Stablecoins and Asymmetric Dollar Power
The framing of stablecoins as a “dollar dominance bill” points to a world where digital dollars penetrate jurisdictions without formal dollarization. In such an environment, Bitcoin will coexist with instruments that both strengthen the dollar’s reach and inject new forms of liquidity and collateral into global markets. Policymakers and analysts will need to consider how Bitcoin adoption interacts with stablecoin-driven dollarization, potentially creating feedback loops that reshape capital controls, local banking systems, and cross-border payment rails.
Repricing Risk in an AI-Driven, Collateral-Rich World
If AI equities represent a crowded, overfunded trade while short-term bills and stablecoins expand collateral capacity, risk may be mispriced across multiple asset classes at once. Bitcoin’s role as a fast-moving liquidity barometer could make it an early casualty when funding tightens, but also a prime beneficiary when central banks and treasuries reflate. Over a 3–5 year horizon, using Bitcoin alongside bond spreads, volatility indices, and credit markets as a composite stress gauge could become standard practice in institutional risk frameworks.
Redefining Corporate Bitcoin Exposure
The divergence between robust and fragile treasury vehicles implies that corporate Bitcoin strategies will increasingly be judged on balance sheet discipline rather than marketing narratives. Firms that treat Bitcoin as a core reserve asset with transparent leverage and funding structures may gain cheaper access to capital and more durable investor bases. As this differentiation plays out, regulators and exchanges may move toward clearer categories and listing standards for Bitcoin-exposed companies, with spillover effects on accounting norms and disclosure practices across sectors.

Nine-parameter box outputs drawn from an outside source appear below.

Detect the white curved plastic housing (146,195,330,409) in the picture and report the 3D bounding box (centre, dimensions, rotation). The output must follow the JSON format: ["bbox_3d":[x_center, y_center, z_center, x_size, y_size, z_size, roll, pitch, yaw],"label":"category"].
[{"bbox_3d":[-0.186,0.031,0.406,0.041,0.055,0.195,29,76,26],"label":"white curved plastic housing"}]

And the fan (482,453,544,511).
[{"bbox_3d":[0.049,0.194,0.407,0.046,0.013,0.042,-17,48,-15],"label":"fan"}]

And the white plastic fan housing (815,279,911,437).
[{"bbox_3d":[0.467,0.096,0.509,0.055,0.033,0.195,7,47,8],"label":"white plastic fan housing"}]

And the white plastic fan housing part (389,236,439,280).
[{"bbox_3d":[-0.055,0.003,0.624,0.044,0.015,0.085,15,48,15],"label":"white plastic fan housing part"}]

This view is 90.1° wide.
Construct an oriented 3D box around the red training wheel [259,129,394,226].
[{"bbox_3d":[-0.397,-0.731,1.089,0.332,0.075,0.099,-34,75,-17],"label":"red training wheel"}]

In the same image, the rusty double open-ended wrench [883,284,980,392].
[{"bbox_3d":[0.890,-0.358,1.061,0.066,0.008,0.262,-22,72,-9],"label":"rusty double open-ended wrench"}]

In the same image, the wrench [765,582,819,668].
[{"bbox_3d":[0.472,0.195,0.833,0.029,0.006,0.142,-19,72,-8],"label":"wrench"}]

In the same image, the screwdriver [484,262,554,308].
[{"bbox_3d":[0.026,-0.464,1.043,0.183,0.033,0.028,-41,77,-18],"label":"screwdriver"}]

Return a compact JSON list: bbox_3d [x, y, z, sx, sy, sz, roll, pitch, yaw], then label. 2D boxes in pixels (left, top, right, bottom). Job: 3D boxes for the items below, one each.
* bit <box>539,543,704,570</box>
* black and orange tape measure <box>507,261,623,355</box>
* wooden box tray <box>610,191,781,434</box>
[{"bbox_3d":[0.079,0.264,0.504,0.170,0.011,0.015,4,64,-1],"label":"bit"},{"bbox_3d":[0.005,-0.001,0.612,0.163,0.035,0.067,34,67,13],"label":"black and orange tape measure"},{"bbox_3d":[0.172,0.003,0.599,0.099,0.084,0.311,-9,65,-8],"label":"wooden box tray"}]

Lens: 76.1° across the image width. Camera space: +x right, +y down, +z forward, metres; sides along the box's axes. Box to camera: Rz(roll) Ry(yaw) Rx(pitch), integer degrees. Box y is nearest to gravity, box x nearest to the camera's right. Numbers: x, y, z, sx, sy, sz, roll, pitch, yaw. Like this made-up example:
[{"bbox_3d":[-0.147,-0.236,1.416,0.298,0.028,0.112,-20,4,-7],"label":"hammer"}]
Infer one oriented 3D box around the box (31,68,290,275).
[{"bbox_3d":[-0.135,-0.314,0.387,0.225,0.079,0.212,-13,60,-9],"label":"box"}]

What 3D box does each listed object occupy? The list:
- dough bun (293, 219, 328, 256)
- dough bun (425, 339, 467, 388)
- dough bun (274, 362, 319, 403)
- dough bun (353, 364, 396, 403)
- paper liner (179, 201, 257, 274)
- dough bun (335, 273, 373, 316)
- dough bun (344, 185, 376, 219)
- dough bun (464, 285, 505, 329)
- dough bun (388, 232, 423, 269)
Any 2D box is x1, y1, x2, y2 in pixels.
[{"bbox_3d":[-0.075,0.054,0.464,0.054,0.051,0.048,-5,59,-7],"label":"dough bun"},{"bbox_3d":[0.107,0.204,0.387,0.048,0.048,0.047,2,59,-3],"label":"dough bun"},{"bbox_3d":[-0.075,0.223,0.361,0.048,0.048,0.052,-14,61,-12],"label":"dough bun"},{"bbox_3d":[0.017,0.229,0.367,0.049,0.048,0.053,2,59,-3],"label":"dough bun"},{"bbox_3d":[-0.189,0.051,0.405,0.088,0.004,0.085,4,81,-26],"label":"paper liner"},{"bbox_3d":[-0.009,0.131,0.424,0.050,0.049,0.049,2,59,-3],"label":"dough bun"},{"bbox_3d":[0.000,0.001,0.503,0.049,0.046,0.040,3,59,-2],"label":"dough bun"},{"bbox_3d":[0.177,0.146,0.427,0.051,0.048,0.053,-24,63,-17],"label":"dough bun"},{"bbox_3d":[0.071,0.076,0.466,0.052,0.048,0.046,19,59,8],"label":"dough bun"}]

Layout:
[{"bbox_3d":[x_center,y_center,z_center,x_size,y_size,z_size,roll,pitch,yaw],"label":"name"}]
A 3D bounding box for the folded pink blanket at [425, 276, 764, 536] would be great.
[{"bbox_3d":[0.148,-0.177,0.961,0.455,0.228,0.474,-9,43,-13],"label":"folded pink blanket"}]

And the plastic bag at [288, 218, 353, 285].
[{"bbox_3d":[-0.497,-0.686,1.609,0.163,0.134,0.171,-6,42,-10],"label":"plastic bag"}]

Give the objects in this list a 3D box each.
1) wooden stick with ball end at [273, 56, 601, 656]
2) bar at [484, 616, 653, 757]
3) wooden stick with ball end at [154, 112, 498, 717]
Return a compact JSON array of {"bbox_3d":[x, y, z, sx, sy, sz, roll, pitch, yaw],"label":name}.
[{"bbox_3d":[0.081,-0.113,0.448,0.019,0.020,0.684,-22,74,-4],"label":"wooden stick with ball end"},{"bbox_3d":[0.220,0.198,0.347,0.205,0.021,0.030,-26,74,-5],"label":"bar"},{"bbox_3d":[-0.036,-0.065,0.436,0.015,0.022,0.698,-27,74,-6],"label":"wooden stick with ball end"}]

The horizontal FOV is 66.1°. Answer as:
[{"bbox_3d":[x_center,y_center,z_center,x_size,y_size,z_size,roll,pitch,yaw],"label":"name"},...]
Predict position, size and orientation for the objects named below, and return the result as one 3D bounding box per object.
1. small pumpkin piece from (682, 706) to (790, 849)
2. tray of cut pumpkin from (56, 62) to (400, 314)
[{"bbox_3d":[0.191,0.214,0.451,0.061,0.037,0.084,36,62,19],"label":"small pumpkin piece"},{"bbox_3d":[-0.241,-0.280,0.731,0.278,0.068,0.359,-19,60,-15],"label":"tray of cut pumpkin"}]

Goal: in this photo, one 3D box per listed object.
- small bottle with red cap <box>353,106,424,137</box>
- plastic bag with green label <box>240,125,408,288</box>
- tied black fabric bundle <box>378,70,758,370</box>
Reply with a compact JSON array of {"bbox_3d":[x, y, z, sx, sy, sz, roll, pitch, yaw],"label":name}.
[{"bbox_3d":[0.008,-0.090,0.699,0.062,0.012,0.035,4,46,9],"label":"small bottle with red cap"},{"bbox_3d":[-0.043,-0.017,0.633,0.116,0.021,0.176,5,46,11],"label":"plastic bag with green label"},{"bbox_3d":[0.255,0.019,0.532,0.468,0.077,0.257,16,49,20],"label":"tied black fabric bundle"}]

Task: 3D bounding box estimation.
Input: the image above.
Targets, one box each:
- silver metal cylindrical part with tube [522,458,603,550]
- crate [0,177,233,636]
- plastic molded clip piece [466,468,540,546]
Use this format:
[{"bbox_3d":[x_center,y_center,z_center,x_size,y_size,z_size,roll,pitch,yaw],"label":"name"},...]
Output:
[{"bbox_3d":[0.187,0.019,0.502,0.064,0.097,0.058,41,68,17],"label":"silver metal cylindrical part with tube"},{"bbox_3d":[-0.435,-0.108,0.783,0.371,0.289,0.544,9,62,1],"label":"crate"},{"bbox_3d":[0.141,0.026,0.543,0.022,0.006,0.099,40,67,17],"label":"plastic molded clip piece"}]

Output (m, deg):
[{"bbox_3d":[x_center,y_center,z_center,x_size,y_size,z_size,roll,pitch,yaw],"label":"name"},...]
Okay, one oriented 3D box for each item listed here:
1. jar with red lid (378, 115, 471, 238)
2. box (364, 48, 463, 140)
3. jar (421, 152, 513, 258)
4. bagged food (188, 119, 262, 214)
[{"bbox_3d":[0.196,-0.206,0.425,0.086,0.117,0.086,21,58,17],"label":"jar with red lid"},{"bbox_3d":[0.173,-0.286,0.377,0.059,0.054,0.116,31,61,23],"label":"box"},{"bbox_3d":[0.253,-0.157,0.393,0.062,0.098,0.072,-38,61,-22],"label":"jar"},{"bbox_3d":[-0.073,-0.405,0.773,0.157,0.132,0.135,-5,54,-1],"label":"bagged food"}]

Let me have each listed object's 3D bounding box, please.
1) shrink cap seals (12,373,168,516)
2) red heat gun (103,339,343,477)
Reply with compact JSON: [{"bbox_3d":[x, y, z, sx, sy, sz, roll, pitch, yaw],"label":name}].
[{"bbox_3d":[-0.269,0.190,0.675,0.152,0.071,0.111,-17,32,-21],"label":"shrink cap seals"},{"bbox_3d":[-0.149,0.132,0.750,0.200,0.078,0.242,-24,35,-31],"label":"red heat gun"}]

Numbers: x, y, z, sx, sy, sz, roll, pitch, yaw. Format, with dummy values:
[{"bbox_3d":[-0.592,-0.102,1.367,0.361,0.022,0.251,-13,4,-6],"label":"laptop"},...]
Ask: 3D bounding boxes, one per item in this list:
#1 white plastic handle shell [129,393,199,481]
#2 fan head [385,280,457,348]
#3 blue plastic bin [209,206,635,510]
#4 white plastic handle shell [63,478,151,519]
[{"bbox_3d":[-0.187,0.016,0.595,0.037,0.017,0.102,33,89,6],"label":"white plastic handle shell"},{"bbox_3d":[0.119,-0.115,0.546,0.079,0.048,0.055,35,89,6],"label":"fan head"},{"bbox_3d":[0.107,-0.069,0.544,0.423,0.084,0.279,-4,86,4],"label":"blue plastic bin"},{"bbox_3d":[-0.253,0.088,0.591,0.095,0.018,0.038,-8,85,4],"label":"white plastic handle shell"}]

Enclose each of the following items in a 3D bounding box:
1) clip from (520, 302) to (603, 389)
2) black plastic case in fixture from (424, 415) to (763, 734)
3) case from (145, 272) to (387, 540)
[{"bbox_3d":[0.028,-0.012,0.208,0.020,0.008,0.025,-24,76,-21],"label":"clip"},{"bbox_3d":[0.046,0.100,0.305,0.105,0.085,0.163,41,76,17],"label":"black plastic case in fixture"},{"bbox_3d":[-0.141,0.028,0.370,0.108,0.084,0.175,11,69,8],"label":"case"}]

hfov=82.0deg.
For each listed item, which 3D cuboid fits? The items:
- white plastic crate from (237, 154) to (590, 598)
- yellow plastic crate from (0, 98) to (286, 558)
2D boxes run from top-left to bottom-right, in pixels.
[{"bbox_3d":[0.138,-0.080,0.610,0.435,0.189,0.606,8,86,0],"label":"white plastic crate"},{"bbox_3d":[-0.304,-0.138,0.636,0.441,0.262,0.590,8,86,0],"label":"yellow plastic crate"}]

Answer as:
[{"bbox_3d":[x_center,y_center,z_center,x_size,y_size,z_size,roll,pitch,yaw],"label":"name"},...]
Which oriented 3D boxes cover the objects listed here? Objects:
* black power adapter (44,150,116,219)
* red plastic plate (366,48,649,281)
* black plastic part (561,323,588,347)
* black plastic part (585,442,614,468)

Toward a Multi-Asset Reserve and Settlement Regime
The envisioned Bitcoin–gold–dollar trifecta anticipates a monetary landscape where different assets specialize in liquidity, savings, and settlement functions. Bitcoin’s potential role as a high-grade settlement rail for large-value transfers could influence how regional blocs, commodity exporters, and multinational firms design payment networks and resolve disputes. Over time, the interplay between these roles may pressure existing institutions—from SWIFT to multilateral lenders—to adapt their infrastructure and governance to accommodate Bitcoin-linked reserves and transactions.